16 Zo zegt de Heere der heerscharen: Hoort niet naar de woorden der profeten, die u profeteren; zij maken u ijdel; zij spreken het gezicht van hun hart, niet uit de mond des Heeren.
17 Zij zeggen steeds tot hen, die Mij lasteren: De Heere heeft het gesproken, gij zult vrede hebben; en tot al wie naar het goeddunken van zijn hart wandelt, zeggen zij: U zal geen kwaad overkomen.
18 Want wie heeft in de raad des Heeren gestaan, en Zijn woord gezien of gehoord?
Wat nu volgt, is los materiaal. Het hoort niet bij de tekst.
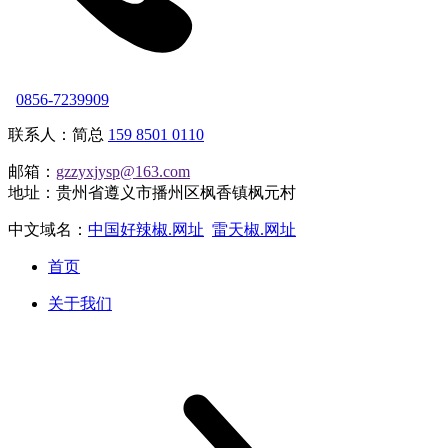
0856-7239909
联系人：简总
159 8501 0110
邮箱：
gzzyxjysp@163.com
地址：贵州省遵义市播州区枫香镇枫元村
中文域名：
中国好辣椒.网址
雷天椒.网址
首页
关于我们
Wie heeft Zijn woord aangemerkt en gehoord?
19 Ziet, een onweder des Heeren, een grimmigheid is uitgegaan, ja, een smartelijk onweder, het zal blijven op het hoofd der goddelozen.
20 De toorn des Heeren zal zich niet afwenden, totdat Hij zal hebben gedaan, en totdat Hij tot stand gebracht zal hebben de gedachten Zijns harten; in het laatste der dagen zult gij met verstand daarop letten.
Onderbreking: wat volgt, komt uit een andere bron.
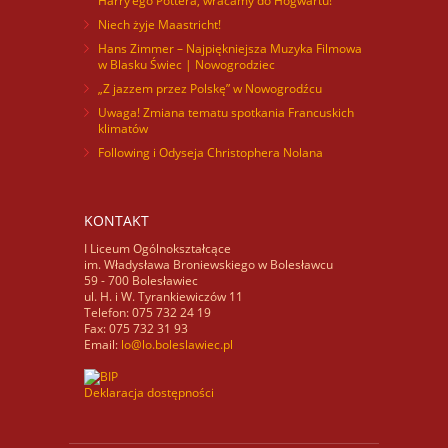
Harry’ego Pottera, wracamy do Hogwartu!
Niech żyje Maastricht!
Hans Zimmer – Najpiękniejsza Muzyka Filmowa
w Blasku Świec | Nowogrodziec
„Z jazzem przez Polskę” w Nowogrodźcu
Uwaga! Zmiana tematu spotkania Francuskich
klimatów
Following i Odyseja Christophera Nolana
KONTAKT
I Liceum Ogólnokształcące
im. Władysława Broniewskiego w Bolesławcu
59 - 700 Bolesławiec
ul. H. i W. Tyrankiewiczów 11
Telefon: 075 732 24 19
Fax: 075 732 31 93
Email:
lo@lo.boleslawiec.pl
Deklaracja dostępności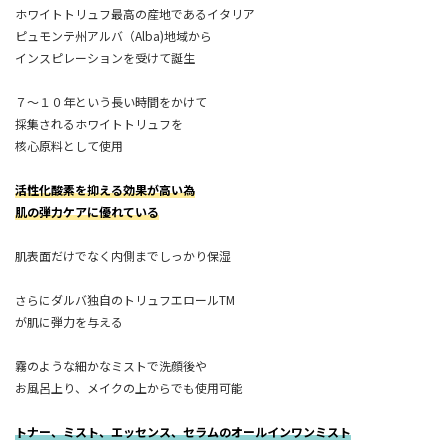
ホワイトトリュフ最高の産地であるイタリア
ピュモンテ州アルバ（Alba)地域から
インスピレーションを受けて誕生
７～１０年という長い時間をかけて
採集されるホワイトトリュフを
核心原料として使用
活性化酸素を抑える効果が高い為
肌の弾力ケアに優れている
肌表面だけでなく内側までしっかり保湿
さらにダルバ独自のトリュフエロールTM
が肌に弾力を与える
霧のような細かなミストで洗顔後や
お風呂上り、メイクの上からでも使用可能
トナー、ミスト、エッセンス、セラムのオールインワンミスト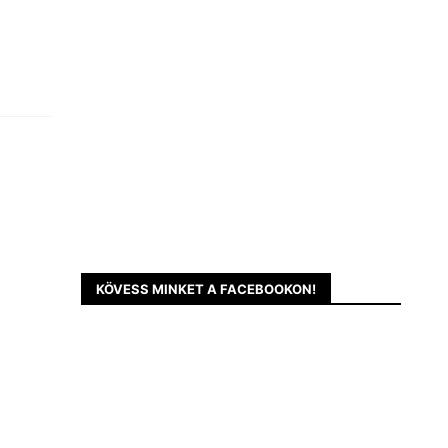
KÖVESS MINKET A FACEBOOKON!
21 Ik heb die profeten niet gezonden, nochtans hebben zij gelopen; Ik heb tot hen niet gesproken, nochtans hebben zij geprofeteerd.
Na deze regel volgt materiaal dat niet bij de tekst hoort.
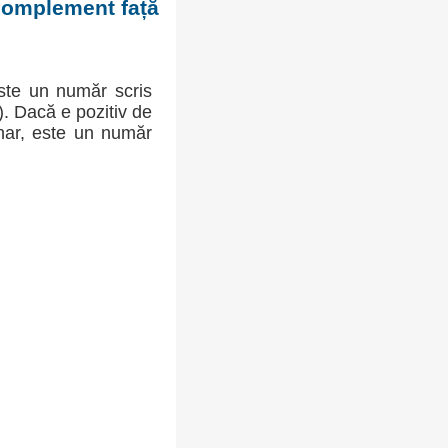
 complement față
ste un număr scris
-). Dacă e pozitiv de
inar, este un număr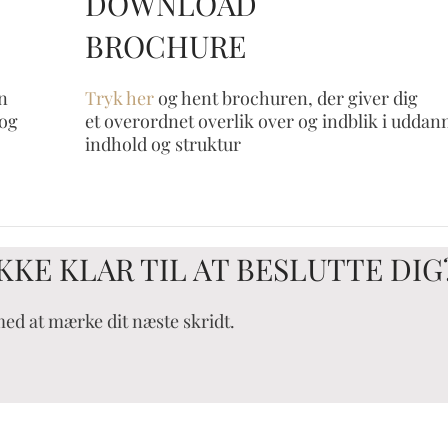
DOWNLOAD
BROCHURE
n
Tryk her
og hent brochuren, der giver dig
 og
et overordnet overlik over og indblik i uddan
indhold og struktur
KKE KLAR TIL AT BESLUTTE DIG
med at mærke dit næste skridt.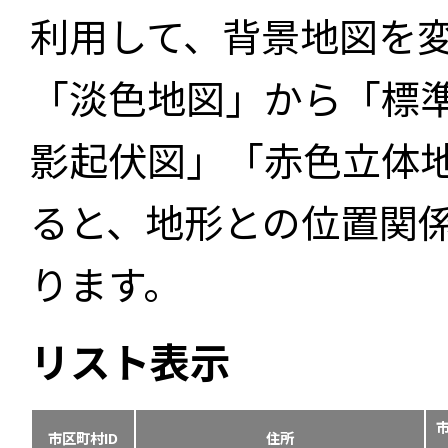
利用して、背景地図を
「淡色地図」から「標
影起伏図」「赤色立体
ると、地形との位置関
ります。
リスト表示
市区町村ID
住所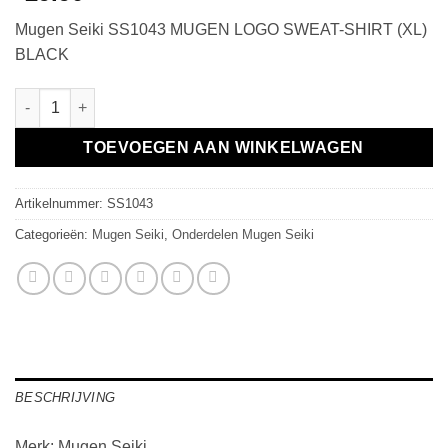
Mugen Seiki SS1043 MUGEN LOGO SWEAT-SHIRT (XL)
BLACK
MUGEN LOGO SWEAT-SHIRT (XL) BLACK aantal
TOEVOEGEN AAN WINKELWAGEN
Artikelnummer:
SS1043
Categorieën:
Mugen Seiki
,
Onderdelen Mugen Seiki
BESCHRIJVING
Merk: Mugen Seiki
22 Maar zo zij in Mijn raad hadden gestaan, zo zouden zij Mijn volk Mijn woorden hebben doen horen, en zouden hen afgekeerd hebben van hun boze weg, en van de boosheid van hun handelingen.
23 Ben Ik een God van nabij, spreekt de Heere, en niet een God van verre?
24 Zou iemand zich in verborgen plaatsen kunnen verbergen, dat Ik hem niet zou zien? spreekt de Heere; vervul Ik niet de hemel en de aarde? spreekt de Heere.
25 Ik heb gehoord, wat de profeten zeggen, die in Mijn Naam leugen profeteren, zeggende: Ik heb gedroomd, ik heb gedroomd.
26 Hoe lang? Is er dan een droom in het hart der profeten, die de leugen profeteren? Ja, het zijn profeten van de bedriegerij van hun hart;
27 Die daar denken om Mijn volk Mijn Naam te doen vergeten, door hun dromen, die zij, een ieder zijn naaste, vertellen; zoals hun vaderen Mijn Naam vergeten hebben door de Baäl.
28 De profeet, bij wie een droom is, die vertelle de droom; en bij wie Mijn woord is, die spreke Mijn woord waarachtig; wat heeft het stro met het koren te doen? spreekt de Heere.
29 Is Mijn woord niet alzo, als een vuur? spreekt de Heere, en als een hamer, die een steenrots te morzel slaat?
30 Daarom, ziet, Ik wil aan de profeten, spreekt de Heere, die Mijn woorden stelen, een ieder van zijn naaste;
31 Ziet, Ik wil aan de profeten, spreekt de Heere, die hun tong nemen, en spreken: Hij heeft het gesproken;
32 Ziet, Ik wil aan hen, die valse dromen profeteren, spreekt de Heere, en die vertellen, en Mijn volk verleiden met hun leugens en met hun lichtvaardigheid; daar Ik hen niet gezonden, en hun niets bevolen heb, en zij dit volk gans geen nut doen, spreekt de Heere.
33 Wanneer dan dit volk, of een profeet, of priester u vragen zal, zeggende: Wat is de last des Heeren? Zo zult gij tot hen zeggen: Wat last? Dat Ik u verlaten zal, spreekt de Heere.
34 En aangaande de profeet, of de priester, of het volk, dat zeggen zal: De last des Heeren; dat Ik bezoeking zal doen over die man en over zijn huis.
35 Aldus zult gij zeggen, een ieder tot zijn naaste, en een ieder tot zijn broeder: Wat heeft de Heere geantwoord, en wat heeft de Heere gesproken?
36 Maar de last des Heeren zult gij niet meer gedenken; want een ieder zal zijn eigen woord een last zijn, omdat gij verdraait de woorden van de levende God, de Heere der heerscharen, onze God.
37 Aldus zult gij zeggen tot de profeet: Wat heeft de Heere u geantwoord en wat heeft de Heere gesproken?
38 Maar omdat gij zegt: De last des Heeren; daarom, zo zegt de Heere: Omdat gij dit woord zegt: De last des Heeren, daar Ik tot u gezonden heb, zeggende: Gij zult niet zeggen: De last des Heeren;
39 Daarom, ziet, Ik zal u ook volkomen vergeten, en u, alsook de stad, die Ik u en uw vaderen gegeven heb, van Mijn aangezicht laten varen.
40 En Ik zal u eeuwige smaadheid aandoen, en eeuwige schande, die niet zal worden vergeten.